_Goal:_ From the data below, extract every line that contains the string "many". The match is case-sensitive.

— start of Data to process —

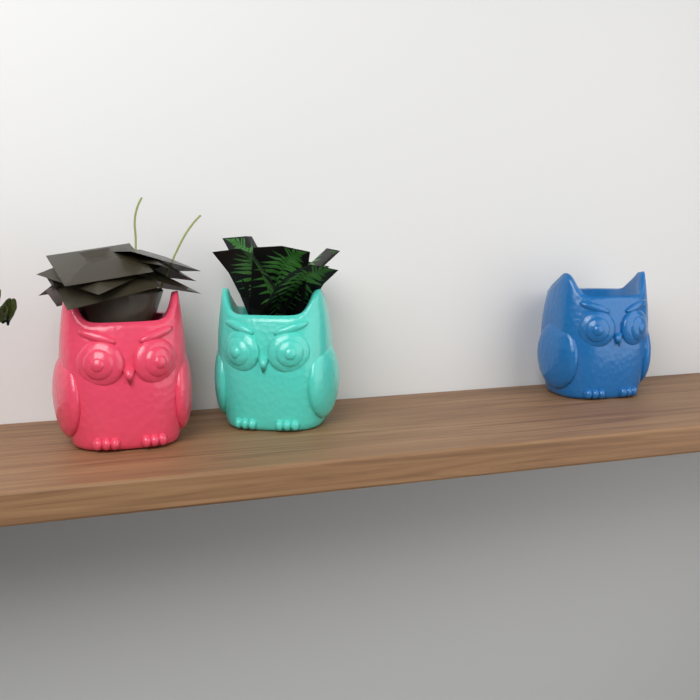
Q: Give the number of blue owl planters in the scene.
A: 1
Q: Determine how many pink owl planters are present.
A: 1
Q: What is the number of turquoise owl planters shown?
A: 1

— end of Data to process —
— start of Data to process —

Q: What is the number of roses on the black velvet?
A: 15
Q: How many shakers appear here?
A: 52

— end of Data to process —

_Expected output:_
Q: Determine how many pink owl planters are present.
Q: How many shakers appear here?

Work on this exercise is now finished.